[Text provided — start]

Export subsidies remain unchanged for FY21
Exporters will continue to get cash incentives for the export of goods in 38 categories
The government, on Monday, announced cash incentives for exports in the current fiscal year. The subsidy rates announced last year for the export of products in 38 categories have not been changed.
In September last year, the Bangladesh Bank issued a circular announcing a cash subsidy against the export of products in 37 categories for FY2019-20.
Later, on January 30, 2020, the central bank issued another circular announcing a 15% cash incentive for the export of rice.
Apart from the continuation of incentives in the sector, the central bank's other circulars issued last year concerning export subsidies would remain valid for the current fiscal year, read a Bangladesh Bank circular issued on Monday.
As per the Bangladesh Bank's circular issued in September last year, an additional 1% special incentive was applicable for the export of ready-made garments (RMG).
RMG exporters were enjoying the additional special incentive in addition to the 4% cash incentive for the export of new textile and garment products and expanding export of textile items to new markets – markets other than the United States, Canada and the European Union.

[Text provided — finish]
[Dataset excerpts — start]

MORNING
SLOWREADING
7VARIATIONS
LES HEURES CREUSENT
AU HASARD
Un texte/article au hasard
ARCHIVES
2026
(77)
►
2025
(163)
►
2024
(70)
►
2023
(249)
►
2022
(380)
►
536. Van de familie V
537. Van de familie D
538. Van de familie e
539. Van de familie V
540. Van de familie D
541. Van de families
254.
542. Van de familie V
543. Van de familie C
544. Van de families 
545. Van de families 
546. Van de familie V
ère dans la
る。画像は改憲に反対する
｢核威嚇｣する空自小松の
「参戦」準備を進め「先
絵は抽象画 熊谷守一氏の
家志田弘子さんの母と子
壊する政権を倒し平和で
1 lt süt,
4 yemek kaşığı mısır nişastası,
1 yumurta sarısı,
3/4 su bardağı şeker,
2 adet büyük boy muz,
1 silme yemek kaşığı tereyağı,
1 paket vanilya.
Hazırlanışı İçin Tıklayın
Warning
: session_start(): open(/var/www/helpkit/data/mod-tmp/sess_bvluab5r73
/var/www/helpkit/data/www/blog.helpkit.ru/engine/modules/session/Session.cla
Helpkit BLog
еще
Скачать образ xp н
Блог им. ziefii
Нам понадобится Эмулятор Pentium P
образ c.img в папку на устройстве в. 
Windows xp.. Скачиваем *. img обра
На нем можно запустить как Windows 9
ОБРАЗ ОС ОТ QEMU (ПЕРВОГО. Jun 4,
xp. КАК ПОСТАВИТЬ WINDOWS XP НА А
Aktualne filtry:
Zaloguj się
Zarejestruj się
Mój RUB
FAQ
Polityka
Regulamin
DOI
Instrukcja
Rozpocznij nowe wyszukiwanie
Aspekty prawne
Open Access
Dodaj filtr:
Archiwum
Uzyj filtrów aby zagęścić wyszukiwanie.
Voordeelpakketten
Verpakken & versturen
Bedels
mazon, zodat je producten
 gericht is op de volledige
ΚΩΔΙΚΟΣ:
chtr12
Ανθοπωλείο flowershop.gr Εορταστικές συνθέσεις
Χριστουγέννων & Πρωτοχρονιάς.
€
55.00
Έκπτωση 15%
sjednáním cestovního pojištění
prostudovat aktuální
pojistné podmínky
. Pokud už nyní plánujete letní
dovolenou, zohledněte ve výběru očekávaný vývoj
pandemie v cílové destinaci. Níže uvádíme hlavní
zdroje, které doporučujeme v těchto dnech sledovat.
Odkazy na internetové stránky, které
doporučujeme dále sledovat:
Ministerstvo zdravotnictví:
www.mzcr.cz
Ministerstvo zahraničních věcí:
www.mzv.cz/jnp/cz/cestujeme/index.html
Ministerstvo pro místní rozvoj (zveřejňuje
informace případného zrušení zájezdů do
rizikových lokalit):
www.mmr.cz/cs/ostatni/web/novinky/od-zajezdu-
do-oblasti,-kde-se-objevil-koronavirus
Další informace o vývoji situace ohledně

[Dataset excerpts — finish]

Work request A —
Answer these questions from the article on export subsidies, one line each:
(i) For how many categories of goods will exporters continue to get cash incentives?
(ii) What cash incentive did the central bank announce on January 30, 2020, for the export of rice?
(iii) Which markets does the article exclude from "new markets"?
Work request B —
Extend the article on export subsidies with a few sentences that pick up after its last sentence.

Task result A —
(i) 38 categories
(ii) 15%
(iii) The United States, Canada and the European Union

Task result B —
Small and medium industries of the textile sector would get cash incentives at a 4% rate for the export of apparel products.
The export-oriented local textile sector would enjoy a 4% cash incentive as an alternative to duty bonds and duty drawbacks.
Among others, incentives for the export of consumer electronics, electrical home and kitchen appliances would remain intact along with a number of products manufactured in economic zones and hi-tech parks.
The 2% cash incentive remains unchanged for the exporters of apparel products to the Eurozone in FY21 as it was awarded in FY20.
Information technology-enabled services would get a 10% cash incentive and the information technology companies established in hi-tech parks would get a 4% additional incentive for exporting products to new markets.
Bags with the item of shoes made from synthetic fibre, garments waste with handicrafts – elephant grass and coconut coir, as well as surgical instruments and appliances with pharmaceuticals are among the products which would be treated for cash incentives.
The 10% cash incentive against the export of hogla (elephant grass) and coconut coir would remain unchanged in FY21.
Exporters of pharmaceuticals, surgical instruments and appliances, photovoltaic modules, motorcycles, chemical products, razors and razor blades, ceramic products, caps, crabs, mud eels, and galvanised sheets/coils would get a 10% cash incentive in FY21.
Cash incentives at the rate of 10% would be applicable for the export of intestines, horns and arteries (without bone), crust and finished leather goods. The leather goods would be produced at the factories in the Tannery Park at Savar in Dhaka and outside the Tannery Park, which have their own effluent treatment plants.
Exports of ships, plastic products, pet flex, and locally produced paper would be considered for 10% cash incentives in FY21.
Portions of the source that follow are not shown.